I’m Still Here

I’m Still Here

I’m Still Here
(Koch Media)

 

Was machen erfolgreiche Schauspieler, wenn sie alles erreicht haben, was man so als Schauspieler erreichen kann? Sie ziehen sich zurück, oder versuchen ganz neue Dinge. Manche fangen an zu malen, andere schreiben Kinderbücher.
Joaquin Phoenix, erfolgreicher Darsteller und Golden Globe Gewinner und bekannt aus Filmen wie Gladiator oder der Johnny Cash-Biografie Walk The Line trat im Jahr 2008 vor die Öffentlichkeit, und verkündete, er würde sich nun fortan seiner Karriere als Rapper und Hip Hop Musiker widmen, und die Schauspielerei an den Nagel hängen. Begleitet würde er dabei von seinem Freund, Schwager und Kollegen Casey Affleck, der damit nach vielen guten Filmen als Darsteller sein Regiedebüt abliefert.

Was der Zuschauer in dem vorliegenden Dokumentarfilm geboten bekommt ist, ist dabei faszinierend einzigartig! Man beobachtet hautnah den geistigen und körperlichen Verfall des bekannten Darstellers, begleitet ihn bei unglaublich misslungenen Liveauftritten, beim Drogenkonsum, dem unglaublich schrägen Versuch, P. Diddy als Produzenten zu gewinnen, oder dem mittlerweile legendären Auftritt in der Letterman –Show.

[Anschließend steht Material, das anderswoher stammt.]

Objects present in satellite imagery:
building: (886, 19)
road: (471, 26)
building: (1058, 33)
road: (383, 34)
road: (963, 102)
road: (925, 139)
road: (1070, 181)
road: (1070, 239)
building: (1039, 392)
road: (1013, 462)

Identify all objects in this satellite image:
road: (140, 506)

Selbst als später durch Regisseur und Hauptdarsteller deutlich gemacht wurde, dass es sich hier um eine Inszenierung handele, und man den Film als eine Mockumentary sehen könne, war klar, dass dies weit mehr war. Phoenix widmete diesem Projekt rund zwei Jahre seines Lebens, in dem er nicht auf einem Set eine Rolle verkörperte, sondern sein Leben diese Rolle war! Dies gelang ihm dabei so überzeugend, dass er alle ihn umgebenden Menschen täuschte, da kaum einer eingeweiht war. Man sieht, wie ihn seine Freunde, Agenten und Fans erst erstaunt und amüsiert beobachten, später jedoch immer sorgenvoller seinen Werdegang verfolgen. Intensiv und hautnah bleibt die Kamera sowohl an den wirren, teils aggressiven Momenten kleben, als auch an denen, in welchen sich der Künstler in Selbstzweifeln und Einsamkeit windet. Seine Haare werden länger, der Bart struppiger, und der Körpergeruch scheint einem förmlich durch den Bildschirm entgegen zu kommen.

I’m Still Here ist sowohl ein gnadenloser Blick auf die Traumfabrik Hollywood und ihre Mechanismen, aber auch ein Spiegel des Zuschauers, der gerne Zeuge dieser Selbstdemontage ist, und dem Gezeigten schnell auf den Leim geht.

Koch Media veröffentlicht dieses faszinierende und interessante Experiment auf einer gelungenen Blu ray und DVD im Original mit deutschen Untertiteln und reichlich Bonusmaterial wie zum Beispiel mehreren Audiokommentaren aller Beteiligten, Interviews, entfallenen Szenen und einem alternativen Ende.

Selten wurde ein Projekt so konsequent und ohne Rücksicht auf das eigene Befinden durchgezogen, wurde Schein und Sein so wie die Oberflächlichkeit und innere Leere herausgearbeitet und dargestellt, wie in dem vorliegenden I’m Still Here.